September 19, 2006
GOTTA LIVE BEFORE YOU CAN KRALL:
Krall returns to her roots: As motherhood looms, Diana Krall releases a new disc and takes a break (ASHANTE INFANTRY, 9/19/06, Toronto Star)
Krall's 10th album has her back on familiar ground, reinventing jazz favourites such as "Willow Weep For Me," "Day In, Day Out" and "How Insensitive," and not contributing a single original composition."I just didn't feel like it," she says simply. "A couple of people said to me `You have to write one song for this record.' I thought maybe I would, but I just didn't get around to it. I was busy writing arrangements and working on other arrangements.
"If something doesn't feel right for me, then I don't force it. I've written a couple things, but they're too hard for me to sing. I had other singers in mind like Sarah Vaughan or somebody like that. There's one I'd love to hear Dianne Reeves sing, because it's like a standard kind of ballad."
Recorded mostly with the stellar Clayton/Hamilton Jazz Orchestra, but also a quartet made up of long-time collaborators guitarist Anthony Wilson, bassist John Clayton and drummer Jeff Hamilton, From This Moment On is a classically swinging big-band effort.
"I knew exactly what I wanted from the get go. I started writing down song titles last summer, but a lot of these tunes I've had in my back pocket for years. I've been working on `How Insensitive' for about 10 years. `Day In, Day Out' I started working on when I was about 24....
"Every tune has to have some sort of personal connection. But I didn't want it all to be too upbeat. Like `Willow Weep For Me,' which for me is more of a social comment, adds a question mark to that positive feeling.

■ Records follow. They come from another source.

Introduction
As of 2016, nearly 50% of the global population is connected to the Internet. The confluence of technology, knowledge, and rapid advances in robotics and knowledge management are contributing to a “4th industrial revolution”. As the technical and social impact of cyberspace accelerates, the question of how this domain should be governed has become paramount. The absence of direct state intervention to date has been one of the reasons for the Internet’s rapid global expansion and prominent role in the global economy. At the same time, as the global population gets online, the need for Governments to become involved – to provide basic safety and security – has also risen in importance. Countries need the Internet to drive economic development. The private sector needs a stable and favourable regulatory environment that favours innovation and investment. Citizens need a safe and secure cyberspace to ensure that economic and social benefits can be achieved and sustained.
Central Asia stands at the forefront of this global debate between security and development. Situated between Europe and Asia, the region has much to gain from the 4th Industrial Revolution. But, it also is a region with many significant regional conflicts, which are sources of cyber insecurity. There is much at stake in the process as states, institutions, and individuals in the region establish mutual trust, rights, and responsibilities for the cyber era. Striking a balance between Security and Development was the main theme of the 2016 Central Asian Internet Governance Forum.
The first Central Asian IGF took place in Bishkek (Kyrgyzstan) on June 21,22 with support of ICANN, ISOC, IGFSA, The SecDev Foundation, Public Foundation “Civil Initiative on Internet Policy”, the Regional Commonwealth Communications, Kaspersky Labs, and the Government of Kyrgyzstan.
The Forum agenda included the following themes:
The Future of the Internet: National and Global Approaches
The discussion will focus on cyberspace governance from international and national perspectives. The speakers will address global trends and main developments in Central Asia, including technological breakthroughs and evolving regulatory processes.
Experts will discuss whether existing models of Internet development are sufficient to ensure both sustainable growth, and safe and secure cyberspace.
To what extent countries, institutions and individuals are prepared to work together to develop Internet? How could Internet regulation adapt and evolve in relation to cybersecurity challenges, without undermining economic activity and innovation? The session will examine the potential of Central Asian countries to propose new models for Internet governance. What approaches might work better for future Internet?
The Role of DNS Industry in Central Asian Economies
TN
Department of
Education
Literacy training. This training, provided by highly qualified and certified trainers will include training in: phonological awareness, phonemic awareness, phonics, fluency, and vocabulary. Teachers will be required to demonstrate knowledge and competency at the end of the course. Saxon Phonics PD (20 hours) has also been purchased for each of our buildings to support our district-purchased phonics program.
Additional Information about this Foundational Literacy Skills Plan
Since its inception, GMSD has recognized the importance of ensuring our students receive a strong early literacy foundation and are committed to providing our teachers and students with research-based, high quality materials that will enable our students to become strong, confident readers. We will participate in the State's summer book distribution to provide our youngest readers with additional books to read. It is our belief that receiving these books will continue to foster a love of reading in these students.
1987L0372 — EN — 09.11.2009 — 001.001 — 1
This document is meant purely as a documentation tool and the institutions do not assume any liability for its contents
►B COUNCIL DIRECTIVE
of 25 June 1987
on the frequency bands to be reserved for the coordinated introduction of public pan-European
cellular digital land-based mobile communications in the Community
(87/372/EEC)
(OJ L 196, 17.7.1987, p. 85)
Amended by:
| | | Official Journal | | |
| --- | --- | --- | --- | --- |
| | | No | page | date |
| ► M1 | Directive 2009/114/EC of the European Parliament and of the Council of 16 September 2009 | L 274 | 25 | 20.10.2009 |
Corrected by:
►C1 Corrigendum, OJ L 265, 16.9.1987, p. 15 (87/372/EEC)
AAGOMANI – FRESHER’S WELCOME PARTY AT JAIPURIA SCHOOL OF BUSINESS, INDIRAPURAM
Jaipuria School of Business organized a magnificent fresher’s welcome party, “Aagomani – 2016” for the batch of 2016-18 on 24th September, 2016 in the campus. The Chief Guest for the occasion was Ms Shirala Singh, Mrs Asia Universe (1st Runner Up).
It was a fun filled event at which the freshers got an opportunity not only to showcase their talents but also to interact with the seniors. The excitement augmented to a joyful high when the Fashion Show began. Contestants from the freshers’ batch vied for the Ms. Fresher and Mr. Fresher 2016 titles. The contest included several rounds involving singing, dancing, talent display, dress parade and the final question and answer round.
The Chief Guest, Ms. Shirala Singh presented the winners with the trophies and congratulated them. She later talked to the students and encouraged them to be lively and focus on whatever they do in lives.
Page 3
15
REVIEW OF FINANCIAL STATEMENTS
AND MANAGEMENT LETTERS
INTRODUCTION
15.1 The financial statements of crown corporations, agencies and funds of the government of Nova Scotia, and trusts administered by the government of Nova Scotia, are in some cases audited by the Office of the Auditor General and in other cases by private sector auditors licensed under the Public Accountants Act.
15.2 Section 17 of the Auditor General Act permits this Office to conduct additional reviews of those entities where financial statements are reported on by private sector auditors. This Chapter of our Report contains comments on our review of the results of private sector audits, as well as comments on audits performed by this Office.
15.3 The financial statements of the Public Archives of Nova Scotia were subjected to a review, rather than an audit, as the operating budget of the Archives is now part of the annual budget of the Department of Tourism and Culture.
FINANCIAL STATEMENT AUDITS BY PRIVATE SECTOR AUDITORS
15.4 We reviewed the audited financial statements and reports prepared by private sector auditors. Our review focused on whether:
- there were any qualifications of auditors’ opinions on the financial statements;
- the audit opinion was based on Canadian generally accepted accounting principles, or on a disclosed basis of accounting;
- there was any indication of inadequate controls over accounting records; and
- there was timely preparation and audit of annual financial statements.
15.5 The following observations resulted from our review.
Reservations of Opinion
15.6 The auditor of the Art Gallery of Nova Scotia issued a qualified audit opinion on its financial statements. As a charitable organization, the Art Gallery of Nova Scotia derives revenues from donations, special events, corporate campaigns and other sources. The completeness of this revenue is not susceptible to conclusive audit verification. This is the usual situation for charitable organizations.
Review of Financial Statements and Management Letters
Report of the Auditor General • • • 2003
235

"If you choose to express yourself through other people's words and music, then you have to find different stories in it. I was just watching Frank Sinatra singing something and I said to my husband, `You just know he's thinking about Ava Gardener or something that he's lived.'
"When I listened to these songs when I was 15, I hadn't experienced a lot of the kind of the heartache and things that I hear in them now," she says. "Once you've got that story in your mind, then you can sing it, but it also changes over the years.
"With `How Insensitive' there was a line in there where I couldn't believe the concept that I would be singing how cold I was to leave him — I would never do that. And now I feel like well, you know, I could do that, though I don't mean in my current situation.
"That's the difference between someone who is a great singer and a jazz interpreter like Billie Holiday, who you just know lived it and more. There are certain songs I would never touch, because Billie Holiday owns them, that are so personal to her even if she didn't write them."
Thank the Lord. Her early stuff is wonderful, especially the Nat Cole Trio CD. Costello has been a malign force on her music.